Alamar: Technology around data collection and analysis continues to grow at incredible rates. In 2013, NBA teams were just starting to get access to player tracking data that gave the location of every player twenty-five times a second. This type of data has fueled the expansion of analytics teams in every league where it has been introduced, which includes the NFL, NBA, MLB, NHL, Premier League, and more. The datasets are much larger—millions of rows of data per game—than the play-by-play data used previously and are far more complex. Player tracking data also level up the type of questions that data can help answer. In the NFL, for example, play-by-play data allowed analysts to answer broad strategic questions like whether a team should pass more often or go for it more often on fourth down; player tracking data now allow for automated metrics that measure the skill of offensive and defensive linemen as well as how effective a wide receiver is at getting open. These data are now evolving to where, instead of just a whole-body location, twenty or more points on a player’s body are tracked at the same time, allowing for example for deep analysis. for example, of a basketball player’s shooting mechanics. At the same time as the data have improved, tools to analyze those data, such as machine learning and artificial intelligence, have advanced and become widespread so that the depth and speed with which data can be analyzed have grown. The types of questions that decision makers can ask as well as the speed with which those questions can be answered have expanded exponentially since 2013.

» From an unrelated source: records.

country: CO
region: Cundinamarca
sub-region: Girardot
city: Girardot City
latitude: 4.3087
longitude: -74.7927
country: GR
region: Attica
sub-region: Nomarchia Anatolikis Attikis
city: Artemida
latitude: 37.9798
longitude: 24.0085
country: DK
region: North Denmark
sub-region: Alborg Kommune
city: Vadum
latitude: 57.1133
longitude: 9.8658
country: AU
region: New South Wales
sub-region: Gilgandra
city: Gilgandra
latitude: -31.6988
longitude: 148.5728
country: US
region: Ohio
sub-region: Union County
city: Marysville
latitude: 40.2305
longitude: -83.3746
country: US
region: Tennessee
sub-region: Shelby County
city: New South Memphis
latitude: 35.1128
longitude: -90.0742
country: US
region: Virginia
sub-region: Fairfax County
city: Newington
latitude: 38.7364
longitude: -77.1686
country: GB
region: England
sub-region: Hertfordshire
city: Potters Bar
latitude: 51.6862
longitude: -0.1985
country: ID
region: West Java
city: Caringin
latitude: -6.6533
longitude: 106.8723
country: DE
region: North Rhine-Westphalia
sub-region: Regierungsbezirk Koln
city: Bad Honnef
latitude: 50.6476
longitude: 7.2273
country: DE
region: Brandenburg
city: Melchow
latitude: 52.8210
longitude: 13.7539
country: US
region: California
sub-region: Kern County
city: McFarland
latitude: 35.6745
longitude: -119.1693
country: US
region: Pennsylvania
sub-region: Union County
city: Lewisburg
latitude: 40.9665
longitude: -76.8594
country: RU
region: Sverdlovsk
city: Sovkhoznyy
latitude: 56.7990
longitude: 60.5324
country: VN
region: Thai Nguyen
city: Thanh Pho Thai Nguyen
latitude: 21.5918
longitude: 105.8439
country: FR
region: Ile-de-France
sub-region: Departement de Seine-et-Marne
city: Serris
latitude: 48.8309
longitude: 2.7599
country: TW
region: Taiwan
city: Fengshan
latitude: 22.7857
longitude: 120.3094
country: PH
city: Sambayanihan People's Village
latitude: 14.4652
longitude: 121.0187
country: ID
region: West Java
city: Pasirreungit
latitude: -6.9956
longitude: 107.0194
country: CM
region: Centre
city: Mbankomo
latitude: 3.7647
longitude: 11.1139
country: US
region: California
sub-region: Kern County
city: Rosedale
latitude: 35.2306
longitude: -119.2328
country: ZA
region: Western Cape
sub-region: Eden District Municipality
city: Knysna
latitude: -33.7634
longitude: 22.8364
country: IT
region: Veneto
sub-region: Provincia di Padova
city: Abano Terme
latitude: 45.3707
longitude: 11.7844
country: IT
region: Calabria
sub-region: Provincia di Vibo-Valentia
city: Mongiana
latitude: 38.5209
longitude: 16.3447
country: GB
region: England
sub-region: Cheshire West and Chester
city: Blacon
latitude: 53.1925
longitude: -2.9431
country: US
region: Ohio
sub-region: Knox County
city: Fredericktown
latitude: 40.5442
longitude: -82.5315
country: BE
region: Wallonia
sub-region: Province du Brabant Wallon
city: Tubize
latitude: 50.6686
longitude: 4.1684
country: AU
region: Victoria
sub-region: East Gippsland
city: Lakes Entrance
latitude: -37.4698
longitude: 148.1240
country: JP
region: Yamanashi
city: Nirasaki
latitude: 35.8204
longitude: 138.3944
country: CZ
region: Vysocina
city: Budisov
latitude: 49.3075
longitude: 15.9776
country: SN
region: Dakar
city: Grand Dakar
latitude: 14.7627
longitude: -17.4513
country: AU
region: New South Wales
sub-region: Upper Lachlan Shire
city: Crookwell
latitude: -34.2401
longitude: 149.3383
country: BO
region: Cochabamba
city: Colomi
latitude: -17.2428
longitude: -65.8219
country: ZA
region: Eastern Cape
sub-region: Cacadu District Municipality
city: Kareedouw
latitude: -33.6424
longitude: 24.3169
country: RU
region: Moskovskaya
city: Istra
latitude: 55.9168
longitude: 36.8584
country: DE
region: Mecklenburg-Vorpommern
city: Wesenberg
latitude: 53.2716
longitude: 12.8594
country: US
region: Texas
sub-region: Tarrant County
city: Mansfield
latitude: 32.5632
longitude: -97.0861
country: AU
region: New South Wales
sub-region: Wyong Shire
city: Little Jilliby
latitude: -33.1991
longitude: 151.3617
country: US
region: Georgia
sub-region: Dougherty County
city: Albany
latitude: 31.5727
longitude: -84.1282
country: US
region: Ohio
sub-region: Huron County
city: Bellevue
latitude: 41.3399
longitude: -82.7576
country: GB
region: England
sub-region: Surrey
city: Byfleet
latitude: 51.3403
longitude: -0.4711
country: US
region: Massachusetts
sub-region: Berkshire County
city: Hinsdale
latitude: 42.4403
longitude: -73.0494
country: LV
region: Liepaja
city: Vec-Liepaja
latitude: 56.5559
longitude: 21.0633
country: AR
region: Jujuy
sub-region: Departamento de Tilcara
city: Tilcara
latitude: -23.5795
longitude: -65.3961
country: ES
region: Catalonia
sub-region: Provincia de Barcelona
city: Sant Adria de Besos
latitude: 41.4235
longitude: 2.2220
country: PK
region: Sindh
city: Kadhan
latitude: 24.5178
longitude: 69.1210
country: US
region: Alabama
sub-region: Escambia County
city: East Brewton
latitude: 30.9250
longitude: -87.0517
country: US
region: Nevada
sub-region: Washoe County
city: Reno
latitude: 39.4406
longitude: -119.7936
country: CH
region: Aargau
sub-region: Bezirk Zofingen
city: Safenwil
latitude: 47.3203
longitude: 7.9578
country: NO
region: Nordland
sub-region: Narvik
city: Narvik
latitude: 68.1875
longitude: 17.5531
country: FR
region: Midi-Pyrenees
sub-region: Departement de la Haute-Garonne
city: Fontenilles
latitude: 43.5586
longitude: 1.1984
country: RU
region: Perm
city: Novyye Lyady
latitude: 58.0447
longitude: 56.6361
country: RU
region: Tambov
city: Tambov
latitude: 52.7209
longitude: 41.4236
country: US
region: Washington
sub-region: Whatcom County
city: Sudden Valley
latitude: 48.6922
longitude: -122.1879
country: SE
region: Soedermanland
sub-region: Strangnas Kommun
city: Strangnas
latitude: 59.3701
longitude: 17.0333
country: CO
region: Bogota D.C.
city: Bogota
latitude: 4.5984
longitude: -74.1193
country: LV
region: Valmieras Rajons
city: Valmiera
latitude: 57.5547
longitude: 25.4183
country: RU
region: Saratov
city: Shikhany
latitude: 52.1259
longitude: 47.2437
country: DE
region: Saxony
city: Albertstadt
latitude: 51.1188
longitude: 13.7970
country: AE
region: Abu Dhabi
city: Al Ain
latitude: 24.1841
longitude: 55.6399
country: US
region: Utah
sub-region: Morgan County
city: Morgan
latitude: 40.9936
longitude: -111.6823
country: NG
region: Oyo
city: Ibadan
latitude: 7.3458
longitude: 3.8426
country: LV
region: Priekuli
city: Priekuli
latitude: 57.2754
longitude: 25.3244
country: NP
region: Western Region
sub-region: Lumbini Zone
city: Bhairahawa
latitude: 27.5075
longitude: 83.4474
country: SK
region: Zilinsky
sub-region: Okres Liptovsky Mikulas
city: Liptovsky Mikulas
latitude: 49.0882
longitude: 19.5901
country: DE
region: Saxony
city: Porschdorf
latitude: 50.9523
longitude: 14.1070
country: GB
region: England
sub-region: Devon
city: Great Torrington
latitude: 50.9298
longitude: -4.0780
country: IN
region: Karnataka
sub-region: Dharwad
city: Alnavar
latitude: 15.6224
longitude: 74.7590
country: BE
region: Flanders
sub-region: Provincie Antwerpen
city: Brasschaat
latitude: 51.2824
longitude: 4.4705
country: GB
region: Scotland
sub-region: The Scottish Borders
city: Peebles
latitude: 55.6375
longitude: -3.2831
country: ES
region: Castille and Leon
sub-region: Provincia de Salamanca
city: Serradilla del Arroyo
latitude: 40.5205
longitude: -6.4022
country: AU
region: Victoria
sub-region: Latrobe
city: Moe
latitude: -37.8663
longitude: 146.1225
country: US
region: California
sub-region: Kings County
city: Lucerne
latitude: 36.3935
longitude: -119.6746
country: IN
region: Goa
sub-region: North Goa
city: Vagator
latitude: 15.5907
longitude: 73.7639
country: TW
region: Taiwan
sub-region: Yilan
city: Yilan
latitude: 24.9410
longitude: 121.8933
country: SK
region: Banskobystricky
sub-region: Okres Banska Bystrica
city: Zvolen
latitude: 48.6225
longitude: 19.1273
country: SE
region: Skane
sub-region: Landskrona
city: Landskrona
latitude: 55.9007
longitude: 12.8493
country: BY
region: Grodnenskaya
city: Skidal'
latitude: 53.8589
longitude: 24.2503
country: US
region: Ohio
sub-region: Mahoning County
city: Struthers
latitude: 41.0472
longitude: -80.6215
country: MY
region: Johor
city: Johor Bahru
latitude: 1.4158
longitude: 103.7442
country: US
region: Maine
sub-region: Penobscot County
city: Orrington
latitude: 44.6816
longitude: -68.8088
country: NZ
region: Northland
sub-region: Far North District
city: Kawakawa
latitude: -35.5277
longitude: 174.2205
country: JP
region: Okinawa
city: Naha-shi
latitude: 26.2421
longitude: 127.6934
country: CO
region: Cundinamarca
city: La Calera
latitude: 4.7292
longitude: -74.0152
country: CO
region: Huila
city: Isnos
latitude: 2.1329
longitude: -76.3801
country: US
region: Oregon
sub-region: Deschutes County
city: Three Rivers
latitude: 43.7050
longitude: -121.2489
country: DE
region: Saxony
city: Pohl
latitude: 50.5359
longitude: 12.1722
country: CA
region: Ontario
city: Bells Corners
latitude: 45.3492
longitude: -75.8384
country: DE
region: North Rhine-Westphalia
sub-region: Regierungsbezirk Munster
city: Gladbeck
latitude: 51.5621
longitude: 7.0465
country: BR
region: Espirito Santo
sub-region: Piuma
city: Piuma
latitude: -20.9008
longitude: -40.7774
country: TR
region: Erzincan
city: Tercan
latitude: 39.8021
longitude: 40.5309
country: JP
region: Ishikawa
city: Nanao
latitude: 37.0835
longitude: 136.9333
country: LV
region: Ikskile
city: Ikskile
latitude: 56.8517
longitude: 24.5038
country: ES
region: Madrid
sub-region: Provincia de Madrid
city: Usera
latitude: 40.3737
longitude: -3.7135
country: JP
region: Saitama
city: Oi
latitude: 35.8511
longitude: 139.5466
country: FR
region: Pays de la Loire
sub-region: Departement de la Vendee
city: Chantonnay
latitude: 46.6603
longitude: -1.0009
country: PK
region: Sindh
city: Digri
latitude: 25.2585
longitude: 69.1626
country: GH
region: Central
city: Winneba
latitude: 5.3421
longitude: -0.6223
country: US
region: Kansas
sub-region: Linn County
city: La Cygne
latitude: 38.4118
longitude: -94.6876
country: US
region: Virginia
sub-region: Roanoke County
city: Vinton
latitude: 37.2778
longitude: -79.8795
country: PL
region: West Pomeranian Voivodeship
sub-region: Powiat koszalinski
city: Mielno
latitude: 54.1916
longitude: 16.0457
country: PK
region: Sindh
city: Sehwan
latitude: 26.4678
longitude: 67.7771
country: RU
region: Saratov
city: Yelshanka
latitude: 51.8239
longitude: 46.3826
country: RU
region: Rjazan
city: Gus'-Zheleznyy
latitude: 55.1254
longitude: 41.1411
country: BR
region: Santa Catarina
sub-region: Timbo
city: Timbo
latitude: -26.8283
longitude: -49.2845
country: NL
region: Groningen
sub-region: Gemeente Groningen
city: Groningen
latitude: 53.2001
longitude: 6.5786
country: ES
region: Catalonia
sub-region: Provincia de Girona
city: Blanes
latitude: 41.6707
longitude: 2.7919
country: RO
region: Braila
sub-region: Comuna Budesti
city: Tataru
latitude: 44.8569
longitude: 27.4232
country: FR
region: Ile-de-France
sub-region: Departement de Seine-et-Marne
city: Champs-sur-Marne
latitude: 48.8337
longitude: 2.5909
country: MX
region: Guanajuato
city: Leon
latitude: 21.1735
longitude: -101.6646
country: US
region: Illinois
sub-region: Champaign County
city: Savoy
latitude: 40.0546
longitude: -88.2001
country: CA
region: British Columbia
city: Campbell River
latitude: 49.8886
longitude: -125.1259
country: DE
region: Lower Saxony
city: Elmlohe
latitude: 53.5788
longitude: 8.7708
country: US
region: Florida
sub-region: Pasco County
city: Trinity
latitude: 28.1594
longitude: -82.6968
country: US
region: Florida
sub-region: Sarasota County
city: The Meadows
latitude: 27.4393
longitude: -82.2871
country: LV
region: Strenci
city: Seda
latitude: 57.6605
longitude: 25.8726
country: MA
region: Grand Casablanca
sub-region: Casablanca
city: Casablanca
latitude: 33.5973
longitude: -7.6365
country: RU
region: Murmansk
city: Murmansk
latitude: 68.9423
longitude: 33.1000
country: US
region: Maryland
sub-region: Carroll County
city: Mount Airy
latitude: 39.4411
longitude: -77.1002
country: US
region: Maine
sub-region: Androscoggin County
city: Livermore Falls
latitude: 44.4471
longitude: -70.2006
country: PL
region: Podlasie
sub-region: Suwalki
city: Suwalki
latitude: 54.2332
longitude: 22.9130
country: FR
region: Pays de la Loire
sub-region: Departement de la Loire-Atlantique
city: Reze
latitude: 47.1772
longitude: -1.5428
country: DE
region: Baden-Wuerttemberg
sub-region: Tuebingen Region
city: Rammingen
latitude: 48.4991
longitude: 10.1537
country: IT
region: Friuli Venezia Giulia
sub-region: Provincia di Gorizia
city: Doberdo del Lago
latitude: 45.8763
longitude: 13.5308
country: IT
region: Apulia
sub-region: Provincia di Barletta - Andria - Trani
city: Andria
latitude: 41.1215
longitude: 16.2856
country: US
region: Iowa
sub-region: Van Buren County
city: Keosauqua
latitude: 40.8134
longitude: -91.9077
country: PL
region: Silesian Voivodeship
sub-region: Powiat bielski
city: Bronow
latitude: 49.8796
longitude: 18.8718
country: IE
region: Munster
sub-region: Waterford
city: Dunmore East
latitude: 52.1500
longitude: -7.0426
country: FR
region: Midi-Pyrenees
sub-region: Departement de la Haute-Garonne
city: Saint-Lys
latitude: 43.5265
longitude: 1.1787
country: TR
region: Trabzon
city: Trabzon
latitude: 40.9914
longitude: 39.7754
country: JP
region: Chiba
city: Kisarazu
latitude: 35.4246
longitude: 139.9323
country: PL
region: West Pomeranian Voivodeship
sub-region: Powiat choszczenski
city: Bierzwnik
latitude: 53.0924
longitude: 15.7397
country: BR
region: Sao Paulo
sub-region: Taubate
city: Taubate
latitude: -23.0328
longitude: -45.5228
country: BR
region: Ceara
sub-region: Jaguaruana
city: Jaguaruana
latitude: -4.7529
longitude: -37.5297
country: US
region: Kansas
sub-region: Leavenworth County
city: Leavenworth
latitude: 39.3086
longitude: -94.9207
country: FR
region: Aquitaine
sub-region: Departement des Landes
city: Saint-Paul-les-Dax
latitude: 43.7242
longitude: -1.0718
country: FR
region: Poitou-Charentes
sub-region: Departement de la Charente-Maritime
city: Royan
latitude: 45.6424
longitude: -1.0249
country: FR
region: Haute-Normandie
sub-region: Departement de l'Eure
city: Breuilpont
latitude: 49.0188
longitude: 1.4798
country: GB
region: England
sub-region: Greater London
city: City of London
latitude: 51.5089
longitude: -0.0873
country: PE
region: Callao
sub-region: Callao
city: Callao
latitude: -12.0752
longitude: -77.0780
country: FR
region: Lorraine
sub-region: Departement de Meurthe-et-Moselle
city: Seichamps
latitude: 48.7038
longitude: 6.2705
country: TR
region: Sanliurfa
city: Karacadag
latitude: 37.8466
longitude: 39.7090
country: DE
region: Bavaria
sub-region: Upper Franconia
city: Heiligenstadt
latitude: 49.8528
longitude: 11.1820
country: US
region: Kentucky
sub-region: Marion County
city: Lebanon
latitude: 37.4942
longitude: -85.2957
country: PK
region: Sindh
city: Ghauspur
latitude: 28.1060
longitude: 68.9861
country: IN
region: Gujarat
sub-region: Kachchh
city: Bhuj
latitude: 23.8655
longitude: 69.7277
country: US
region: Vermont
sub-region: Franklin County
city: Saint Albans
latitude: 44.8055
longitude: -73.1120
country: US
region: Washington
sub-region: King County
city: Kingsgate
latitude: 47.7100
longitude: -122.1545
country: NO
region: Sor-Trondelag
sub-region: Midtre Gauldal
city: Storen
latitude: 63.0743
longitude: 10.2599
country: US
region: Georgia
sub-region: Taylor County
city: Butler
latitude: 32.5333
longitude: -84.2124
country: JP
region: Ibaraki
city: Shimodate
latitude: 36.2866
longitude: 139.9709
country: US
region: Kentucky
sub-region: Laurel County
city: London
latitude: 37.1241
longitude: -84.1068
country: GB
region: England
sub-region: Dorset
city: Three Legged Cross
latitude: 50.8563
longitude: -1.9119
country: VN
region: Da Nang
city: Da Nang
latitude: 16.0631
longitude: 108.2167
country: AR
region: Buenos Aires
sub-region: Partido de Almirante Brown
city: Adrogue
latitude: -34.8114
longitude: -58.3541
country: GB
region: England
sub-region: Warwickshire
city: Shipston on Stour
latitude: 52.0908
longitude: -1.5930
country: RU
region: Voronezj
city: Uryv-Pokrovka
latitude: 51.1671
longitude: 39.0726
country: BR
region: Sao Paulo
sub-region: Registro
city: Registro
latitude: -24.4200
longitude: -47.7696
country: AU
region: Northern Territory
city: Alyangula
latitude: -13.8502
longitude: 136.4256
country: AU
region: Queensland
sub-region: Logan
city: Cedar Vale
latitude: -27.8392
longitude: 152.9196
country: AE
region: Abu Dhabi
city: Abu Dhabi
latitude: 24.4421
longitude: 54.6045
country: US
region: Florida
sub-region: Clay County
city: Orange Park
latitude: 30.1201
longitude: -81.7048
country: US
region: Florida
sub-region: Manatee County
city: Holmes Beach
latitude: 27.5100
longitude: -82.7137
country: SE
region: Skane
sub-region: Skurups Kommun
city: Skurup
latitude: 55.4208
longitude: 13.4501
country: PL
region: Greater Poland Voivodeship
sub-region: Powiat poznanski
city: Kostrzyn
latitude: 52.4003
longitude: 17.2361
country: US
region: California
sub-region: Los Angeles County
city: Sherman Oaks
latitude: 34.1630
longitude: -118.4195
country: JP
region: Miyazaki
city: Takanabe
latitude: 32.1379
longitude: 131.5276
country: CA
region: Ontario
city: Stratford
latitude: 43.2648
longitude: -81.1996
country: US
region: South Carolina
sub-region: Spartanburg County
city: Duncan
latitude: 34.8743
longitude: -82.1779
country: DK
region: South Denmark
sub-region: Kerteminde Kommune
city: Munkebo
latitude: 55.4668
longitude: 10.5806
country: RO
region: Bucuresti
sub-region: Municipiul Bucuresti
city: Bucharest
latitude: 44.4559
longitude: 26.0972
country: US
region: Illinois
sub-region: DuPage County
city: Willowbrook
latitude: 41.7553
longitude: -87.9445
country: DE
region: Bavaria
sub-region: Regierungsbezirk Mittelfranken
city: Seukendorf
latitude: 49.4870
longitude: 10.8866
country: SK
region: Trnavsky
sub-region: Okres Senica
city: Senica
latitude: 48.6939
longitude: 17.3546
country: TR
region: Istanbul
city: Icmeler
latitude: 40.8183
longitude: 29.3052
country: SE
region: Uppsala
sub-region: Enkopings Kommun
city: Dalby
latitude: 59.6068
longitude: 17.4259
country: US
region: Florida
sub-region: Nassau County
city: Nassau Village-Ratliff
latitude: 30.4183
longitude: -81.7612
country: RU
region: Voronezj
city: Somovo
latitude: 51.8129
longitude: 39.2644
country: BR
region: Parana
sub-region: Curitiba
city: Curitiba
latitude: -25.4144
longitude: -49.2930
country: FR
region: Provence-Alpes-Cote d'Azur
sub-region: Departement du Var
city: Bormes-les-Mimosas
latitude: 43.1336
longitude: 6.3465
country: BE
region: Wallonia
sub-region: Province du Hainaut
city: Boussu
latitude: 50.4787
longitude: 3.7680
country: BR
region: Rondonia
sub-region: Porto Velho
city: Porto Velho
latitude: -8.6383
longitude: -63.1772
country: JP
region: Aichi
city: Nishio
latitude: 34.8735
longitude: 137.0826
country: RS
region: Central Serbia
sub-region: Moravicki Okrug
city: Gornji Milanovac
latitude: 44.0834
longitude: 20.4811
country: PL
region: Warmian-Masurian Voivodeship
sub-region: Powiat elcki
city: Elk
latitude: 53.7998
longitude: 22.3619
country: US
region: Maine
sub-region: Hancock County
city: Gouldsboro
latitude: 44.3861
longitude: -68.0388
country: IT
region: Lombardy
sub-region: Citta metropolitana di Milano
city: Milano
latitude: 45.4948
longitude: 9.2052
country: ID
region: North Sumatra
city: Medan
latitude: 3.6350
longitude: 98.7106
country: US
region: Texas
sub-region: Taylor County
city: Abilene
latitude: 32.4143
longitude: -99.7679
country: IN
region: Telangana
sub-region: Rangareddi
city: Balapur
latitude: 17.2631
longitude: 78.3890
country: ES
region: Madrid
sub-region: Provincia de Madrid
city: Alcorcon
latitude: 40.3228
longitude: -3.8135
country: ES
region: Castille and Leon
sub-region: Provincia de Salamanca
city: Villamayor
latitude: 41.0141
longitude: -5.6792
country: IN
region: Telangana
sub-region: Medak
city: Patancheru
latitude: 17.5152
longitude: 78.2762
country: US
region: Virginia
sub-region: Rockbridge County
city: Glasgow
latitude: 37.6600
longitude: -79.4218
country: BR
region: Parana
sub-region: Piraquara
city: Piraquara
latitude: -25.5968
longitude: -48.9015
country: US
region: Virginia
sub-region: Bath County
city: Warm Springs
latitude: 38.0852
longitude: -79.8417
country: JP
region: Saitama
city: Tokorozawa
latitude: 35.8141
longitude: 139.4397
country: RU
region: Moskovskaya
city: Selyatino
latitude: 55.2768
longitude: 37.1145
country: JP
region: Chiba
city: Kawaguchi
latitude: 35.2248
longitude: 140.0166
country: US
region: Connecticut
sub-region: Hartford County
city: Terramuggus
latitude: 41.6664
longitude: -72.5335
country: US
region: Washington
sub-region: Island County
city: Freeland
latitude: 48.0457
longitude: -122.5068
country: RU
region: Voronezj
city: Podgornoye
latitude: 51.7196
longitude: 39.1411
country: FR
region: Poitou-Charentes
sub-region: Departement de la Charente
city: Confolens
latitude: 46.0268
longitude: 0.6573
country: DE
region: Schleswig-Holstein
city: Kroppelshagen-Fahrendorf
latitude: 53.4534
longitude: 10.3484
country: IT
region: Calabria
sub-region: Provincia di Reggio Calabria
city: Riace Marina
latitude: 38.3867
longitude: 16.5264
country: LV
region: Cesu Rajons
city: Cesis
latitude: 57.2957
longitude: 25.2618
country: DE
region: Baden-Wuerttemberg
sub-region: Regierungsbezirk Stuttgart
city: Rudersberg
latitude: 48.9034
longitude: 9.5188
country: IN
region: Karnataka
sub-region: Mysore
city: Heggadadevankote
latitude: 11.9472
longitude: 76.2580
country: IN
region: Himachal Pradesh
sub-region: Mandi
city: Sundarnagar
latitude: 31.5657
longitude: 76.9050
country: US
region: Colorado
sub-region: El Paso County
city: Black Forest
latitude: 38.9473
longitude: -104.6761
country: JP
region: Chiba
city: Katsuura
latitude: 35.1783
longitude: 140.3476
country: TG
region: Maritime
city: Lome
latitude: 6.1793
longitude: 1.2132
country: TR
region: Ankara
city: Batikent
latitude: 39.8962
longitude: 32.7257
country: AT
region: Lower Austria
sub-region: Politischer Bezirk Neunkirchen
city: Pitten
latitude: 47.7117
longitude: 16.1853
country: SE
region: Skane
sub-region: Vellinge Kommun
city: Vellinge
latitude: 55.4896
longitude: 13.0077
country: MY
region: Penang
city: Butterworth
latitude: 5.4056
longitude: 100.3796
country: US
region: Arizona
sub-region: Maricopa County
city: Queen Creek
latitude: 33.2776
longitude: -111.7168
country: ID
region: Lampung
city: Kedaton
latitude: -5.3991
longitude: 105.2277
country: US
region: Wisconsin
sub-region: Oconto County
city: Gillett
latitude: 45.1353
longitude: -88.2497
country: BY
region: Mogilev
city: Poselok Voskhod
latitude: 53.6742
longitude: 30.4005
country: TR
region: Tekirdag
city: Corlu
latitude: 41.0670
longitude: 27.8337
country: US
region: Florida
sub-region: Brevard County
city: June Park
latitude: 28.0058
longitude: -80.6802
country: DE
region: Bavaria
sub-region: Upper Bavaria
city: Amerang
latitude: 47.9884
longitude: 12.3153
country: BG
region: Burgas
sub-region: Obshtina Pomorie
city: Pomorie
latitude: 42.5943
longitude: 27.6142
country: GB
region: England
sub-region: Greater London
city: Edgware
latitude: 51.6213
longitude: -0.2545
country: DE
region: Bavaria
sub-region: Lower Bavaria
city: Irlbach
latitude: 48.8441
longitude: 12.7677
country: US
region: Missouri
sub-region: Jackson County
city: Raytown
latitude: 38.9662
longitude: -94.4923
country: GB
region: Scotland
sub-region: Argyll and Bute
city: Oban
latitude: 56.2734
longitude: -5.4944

Q: The book addresses executives and decision makers in sports. Why is it important for them to understand the concepts discussed in the book?

Alamar: Organizations are investing millions of dollars in people and technology to handle the massive growth in data in order to gain a competitive advantage on both the sport side and the business side of the organization. Understanding how to integrate this investment effectively into how the organization operates is key to maximizing the return on that investment. From the structure of the data group to effectively understanding how to use different types of data in decision making, the topics in the book are key to truly capturing a competitive advantage. For example, organizations are often faced with whether to build their own systems or hire consultants to build it for them. Understanding the different dimensions of these choices and how they can affect the organization for years to come is vital to reaching the right decision.

Q: What are the areas with the most room for improvement for organizations when it comes to their use of analytics?

Alamar: The two areas with the greatest potential for improvement for teams and organizations generally are at the opposite ends of the process. The first area is around data management. As the number of data sources continues to expand, organizations increasingly struggle with integrating new data sources into their existing systems so that they can merge the data with existing analysis. This can be caused by so-called tech debt, in which an organization’s systems are relatively old and not built to effectively handle an ever-expanding data landscape. Or it could be because each data provider has its own technological challenges and structures data in unique ways that can make it a challenge to fully integrate with even the most sophisticated data systems. As organizations improve in this area, their data will become more accurate and more complete, which will, in turn, make the information being delivered to decision makers more effective.

At the other end of the data-analytics process is how the data are actually used in decision making. Decision-making processes need to be engineered to effectively make use of the kind of data that is available. For example, the process for using the data on the effectiveness of a marketing campaign that leverages millions of visits to an organization’s website is different from the process for using data from the thirty games of an eighteen-year-old’s college career. Data analytics is more prominent in most organizations’ decision making than it was a decade ago, but there is still significant room to grow around the sophistication with which data are used.